MMKSI yang Didukung transcosmos Tekankan Personalisasi yang Berbasis AI dan Data Realtime
PT. Mitsubishi Motors Krama Yudha Sales Indonesia (MMKSI) bersama transcosmos Indonesia (TCID) menghadirkan customer experience/CX yang semakin personal/Dok. transcosmos
Korporasi yang memberikan pengalaman pelanggan (customer experience/CX) yang semakin personal dan relevan akan memenangkan persaingan bisnis. Di era digital, semakin memungkinkan personalisasi dapat dilakukan semakin cepat.
Selama beberapa tahun terakhir, PT. Mitsubishi Motors Krama Yudha Sales Indonesia (MMKSI) dan transcosmos Indonesia (TCID) telah berkolaborasi dalam berbagai inisiatif untuk memperkuat interaksi antara brand dan pelanggan. Salah satu wujud kolaborasi tersebut adalah pengelolaan My Mitsubishi Motors ID (MMID), aplikasi digital yang menjadi pusat aktivitas pelanggan kendaraan Mitsubishi.
“Sekitar 85% aktivitas customer experience di Mitsubishi Motors dikelola bersama TCID. Kami mengapresiasi kolaborasi ini karena kami selalu berpikir untuk terus berinovasi di MMID agar lebih dekat dengan pelanggan. TCID membantu kami memastikan seluruh customer touchpoints menjadi lebih seamless dan terintegrasi,” kata Deputy Group Head of CX Group MMKSI, Ilham Iranda Syahputra dalam keterangannya.
Ia mengatakan di era digital yang berkembang cepat, brand harus mampu menyesuaikan diri dengan perilaku pelanggan.
“Memahami keinginan dan kebiasaan mereka adalah kunci dan TCID berperan besar dalam membantu kami mencapainya,” kata Ilham.
Platform MMID telah diunduh lebih dari 550.000 user.
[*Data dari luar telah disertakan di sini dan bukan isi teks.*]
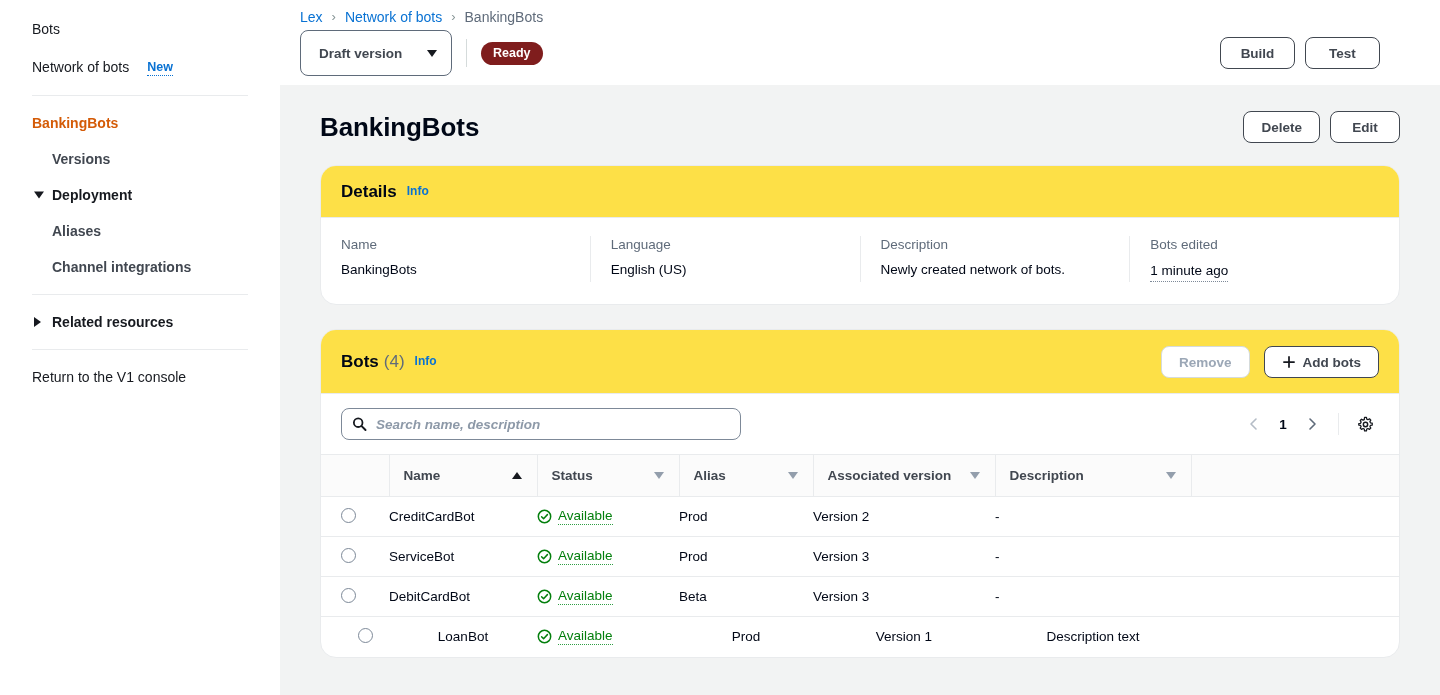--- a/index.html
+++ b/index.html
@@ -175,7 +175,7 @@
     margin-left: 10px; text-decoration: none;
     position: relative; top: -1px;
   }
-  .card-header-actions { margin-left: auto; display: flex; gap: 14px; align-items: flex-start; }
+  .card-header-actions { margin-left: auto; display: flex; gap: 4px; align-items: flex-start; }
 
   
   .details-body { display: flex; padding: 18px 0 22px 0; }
Aplikasi ini juga mencatat lebih dari 270.000 kendaraan terdaftar.
MMKSI juga membangun komunitas digital di dalam MMID, yaitu MiMate dengan lebih dari 130.000 anggota, menciptakan ekosistem pelanggan yang semakin terhubung dan loyal.
Pendekatan berbasis data ini juga membantu MMKSI memperkuat loyalitas pelanggan dan mempercepat respon terhadap kebutuhan konsumen secara lebih proaktif.
Pendekatan personalization yang diterapkan MMKSI bersama TCID berfokus pada pemanfaatan data untuk menghadirkan komunikasi dan layanan yang lebih relevan, mulai dari interaksi di aplikasi hingga dukungan purna jual.
Seiring dengan semakin berkembangnya perilaku konsumen dan kemajuan teknologi data, personalization kini memasuki babak baru. TCID memperkenalkan konsep hyper-personalization sebagai langkah berikutnya, di mana pendekatan berbasis real-time data, kecerdasan buatan (artificial intelligence/AI), dan predictive analytics digunakan untuk memahami konteks dan kebutuhan pelanggan secara individual.
Vice President transcosmos Indonesia, Ardi Sudarto mengatakan personalization adalah langkah penting, tapi di masa depan brand perlu bergerak lebih jauh. Hyper-personalization memungkinkan interaksi yang lebih kontekstual, bukan hanya mengenali siapa pelanggan, tapi juga memahami situasi dan niat mereka di setiap momen.
“Dengan menggabungkan AI dan data real-time, brand bisa menghadirkan pengalaman yang lebih relevan, meningkatkan konversi, dan membangun kedekatan emosional yang berkelanjutan,” kata Ardi.